Calley Means, a longtime confidant of Health Secretary Robert F. Kennedy Jr., is assuming a permanent post in the Trump administration, where he is expected to serve as a crucial conduit between Kennedy’s Make America Healthy Again movement and the broader MAGA coalition.
Means previously held a temporary role in the White House earlier this year. He has now been appointed a senior adviser at the Department of Health and Human Services, where he will work to advance the MAHA movement’s policy ambitions, according to individuals familiar with the appointment. In a statement, HHS confirmed that Means has joined the department as a “senior advisor supporting food and nutrition policy.”
Over the past year, the 40-year-old Means has become an increasingly visible advocate for Kennedy’s health agenda, appearing frequently on cable news and in policy discussions across Washington. He played a central role in securing Kennedy’s endorsement of Donald Trump last year and helped develop policy efforts regarding food dyes and the MAHA report released earlier this year. His sister, Dr. Casey Means, is Trump’s nominee for surgeon general.
One significant task ahead of him will be maintaining cohesion within the sometimes delicate MAHA-MAGA alliance.

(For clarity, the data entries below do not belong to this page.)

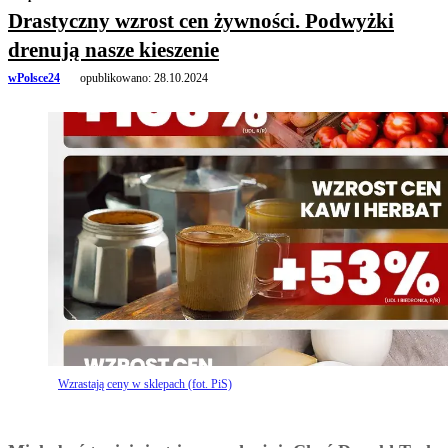
Drastyczny wzrost cen żywności. Podwyżki
drenują nasze kieszenie
wPolsce24
opublikowano:
28.10.2024
Wzrastają ceny w sklepach (fot. PiS)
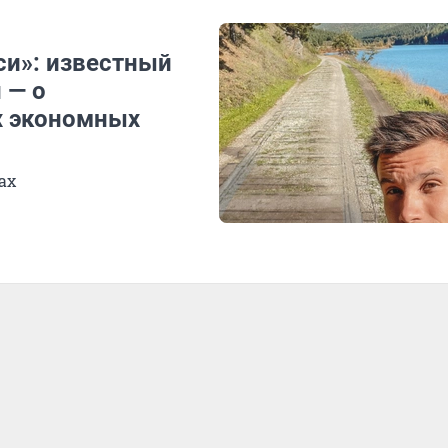
си»: известный
 — о
х экономных
ах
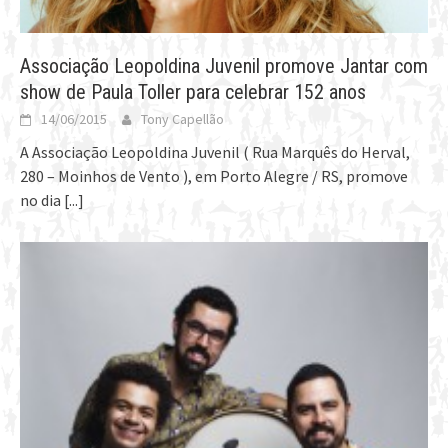
Associação Leopoldina Juvenil promove Jantar com
show de Paula Toller para celebrar 152 anos
14/06/2015
Tony Capellão
A Associação Leopoldina Juvenil ( Rua Marquês do Herval,
280 – Moinhos de Vento ), em Porto Alegre / RS, promove
no dia
[...]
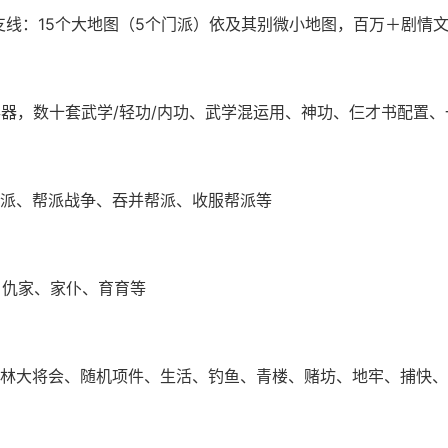
ere;支线：15个大地图（5个门派）依及其别微小地图，百万＋剧情
兵器，数十套武学/轻功/内功、武学混运用、神功、仨才书配置
派、帮派战争、吞并帮派、收服帮派等
、仇家、家仆、育育等
林大将会、随机项件、生活、钓鱼、青楼、赌坊、地牢、捕快、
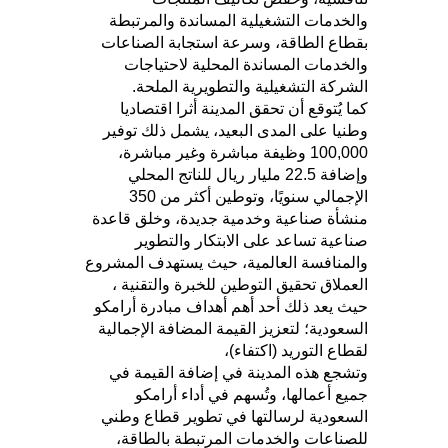
والخدمات التشغيلية المساندة والمرتبطة
بقطاع الطاقة، وسرعة استجابة الصناعات
والخدمات المساندة المحلية لاحتياجات
الشركة التشغيلية والتطويرية الملحة.
كما يُتوقع أن تحقق المدينة أثرا اقتصاديا
وطنيا على المدى البعيد، يشمل ذلك توفير
100,000 وظيفة مباشرة وغير مباشرة،
وإضافة 22.5 مليار ريال للناتج المحلي
الإجمالي سنويًا، وتوطين أكثر من 350
منشأة صناعية وخدمية جديدة، وخلق قاعدة
صناعية تساعد على الابتكار والتطوير
والمنافسة العالمية، حيث يستهدف المشروع
العملاق تحقيق التوطين للخبرة والتقنية ،
حيث يعد ذلك أحد أهم أهداف مبادرة أرامكو
السعودية؛ لتعزيز القيمة المضافة الإجمالية
لقطاع التوريد (اكتفاء)،
وتشجع هذه المدينة في إضافة القيمة في
جميع أعمالها، وتُسهم في أداء أرامكو
السعودية لرسالتها في تطوير قطاع وطني
للصناعات والخدمات المرتبطة بالطاقة،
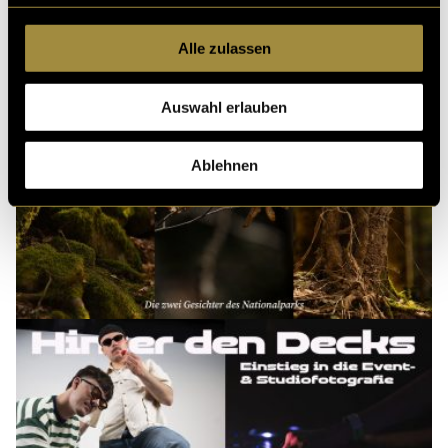
Alle zulassen
Auswahl erlauben
Ablehnen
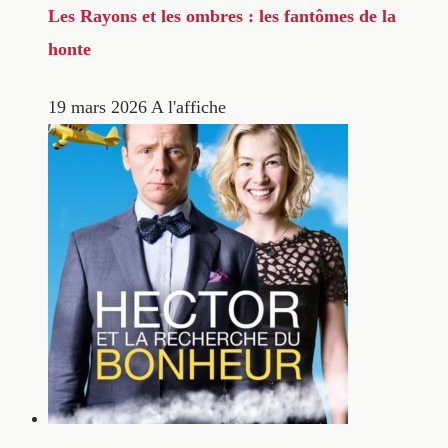
Les Rayons et les ombres : les fantômes de la
honte
19 mars 2026
A l'affiche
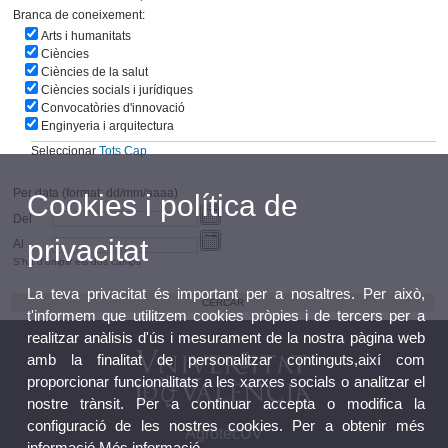
Branca de coneixement:
Arts i humanitats
Ciències
Ciències de la salut
Ciències socials i jurídiques
Convocatòries d'innovació
Enginyeria i arquitectura
Seleccionar
Tots
Cap
Per data (format: dd/mm/aaaa)
Cookies i política de
Del
privacitat
Al
S'ha d'omplir els dos camps
La teva privacitat és important per a nosaltres. Per això,
t'informem que utilitzem cookies pròpies i de tercers per a
realitzar anàlisis d'ús i mesurament de la nostra pàgina web
amb la finalitat de personalitzar continguts,així com
proporcionar funcionalitats a les xarxes socials o analitzar el
nostre trànsit. Per a continuar accepta o modifica la
configuració de les nostres cookies. Per a obtenir més
AgrotecUV
informació
Més informació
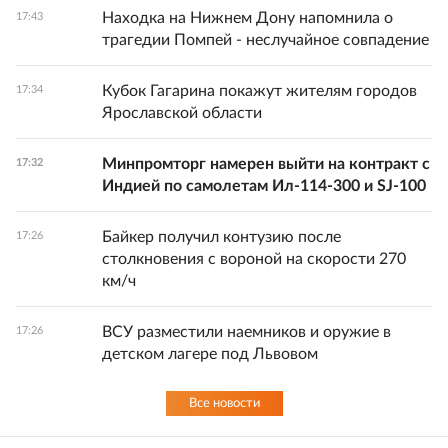
Находка на Нижнем Дону напомнила о
17:43
трагедии Помпей - неслучайное совпадение
Кубок Гагарина покажут жителям городов
17:34
Ярославской области
Минпромторг намерен выйти на контракт с
17:32
Индией по самолетам Ил-114-300 и SJ-100
Байкер получил контузию после
17:26
столкновения с вороной на скорости 270
км/ч
ВСУ разместили наемников и оружие в
17:26
детском лагере под Львовом
Все новости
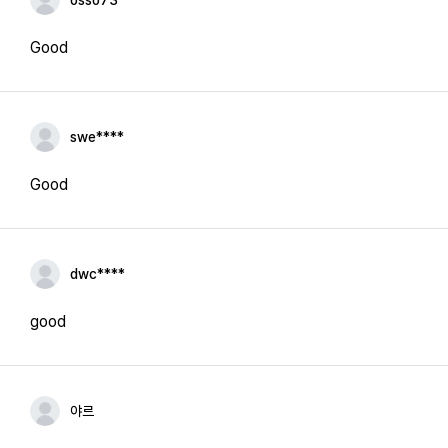
osso73
Good
swe****
Good
dwc****
good
야르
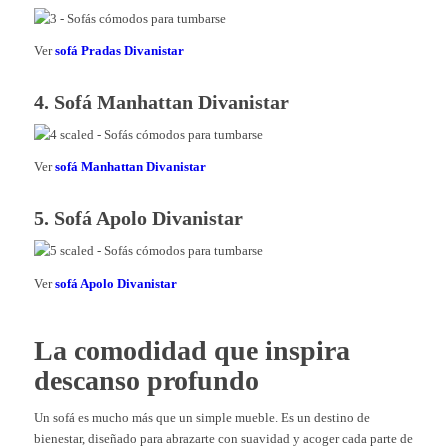
Ver
sofá Pradas Divanistar
4. Sofá Manhattan Divanistar
Ver
sofá Manhattan Divanistar
5. Sofá Apolo Divanistar
Ver
sofá Apolo Divanistar
La comodidad que inspira
descanso profundo
Un sofá es mucho más que un simple mueble. Es un destino de
bienestar, diseñado para abrazarte con suavidad y acoger cada parte de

Some Kennedy-aligned influencers have voiced frustration with Kennedy’s support for weight-loss drugs and criticized White House chief of staff Susie Wiles for her previous lobbying ties.
During the presidential race—when Kennedy ran as an independent before endorsing Trump—Means pitched MAHA to the Trump campaign as a strategic way to broaden the MAGA coalition, according to people familiar with those discussions. “There would be no MAHA movement without Calley,” said Vani Hari, a wellness influencer known as the Food Babe.
Means has said he hopes MAHA becomes a permanent fixture within the Republican Party and has urged that the MAHA platform be integrated into GOP planning for the midterm elections. Speaking at the Heritage Foundation this summer, he remarked that MAHA’s success “does run through the political success of President Trump and Secretary Kennedy.”
His commitment to the movement deepened after the death of his mother from pancreatic cancer in 2021, an experience that pushed both him and his sister toward the wellness field. Means is now divesting from TrueMed, the company he co-founded in 2022, according to people familiar with the situation. A company representative confirmed he no longer has an active role there. TrueMed enables patients to obtain letters of medical necessity for items such as saunas, bicycles, and supplements, allowing them to use pre-tax health accounts to pay for them.
Means and his sister co-authored “Good Energy,” a bestselling book that argues ultraprocessed foods are central drivers of disease. The book circulated within Trump campaign circles before Kennedy endorsed Trump, with some aides informally referring to it as the “MAHA Bible.”
Katie Miller, a former White House aide and wife of deputy chief of staff for policy Stephen Miller, said she read the book and later met Means at the Florida home of Dr. Mehmet Oz, now head of the Centers for Medicare and Medicaid Services. She said Means has a talent for translating MAHA priorities into policy discussions. “He is the synthesizer to the White House,” she said. “He takes their big ideas and makes it into the process, procedure, that makes sense to the White House.”
Means has also clashed with farming and pesticide interests. He played a central role in crafting the initial MAHA report, which warned about widespread pesticide exposure, and the September MAHA strategy, which many saw as more restrained. Between those releases, he traveled with White House officials to farm visits and meetings with agricultural groups.
A vocal critic of GLP-1 weight-loss drugs, Means recently praised Trump’s agreement with drugmakers to lower their costs in an interview with Megyn Kelly. Still, he argued for a broader approach to improving public health. “Obesity is not a drug deficiency,” he said. “We have a spiritual crisis in this country.”
Means is expected to help steer revisions to U.S. dietary guidelines—anticipated to promote saturated fat and protein—and contribute to reforms of the Food and Drug Administration’s food ingredient standards.
Some of Means’s preferred wellness interventions have drawn criticism. Bob Goldberg, vice president of the Center for Medicine in the Public Interest, noted that while some are harmless, others—such as raw milk—carry risks. “If you want to give up fluoride toothpaste, fine, do it,” Goldberg said, referring to Means’s criticisms of fluoride. “If I were you, I would not drink raw milk.”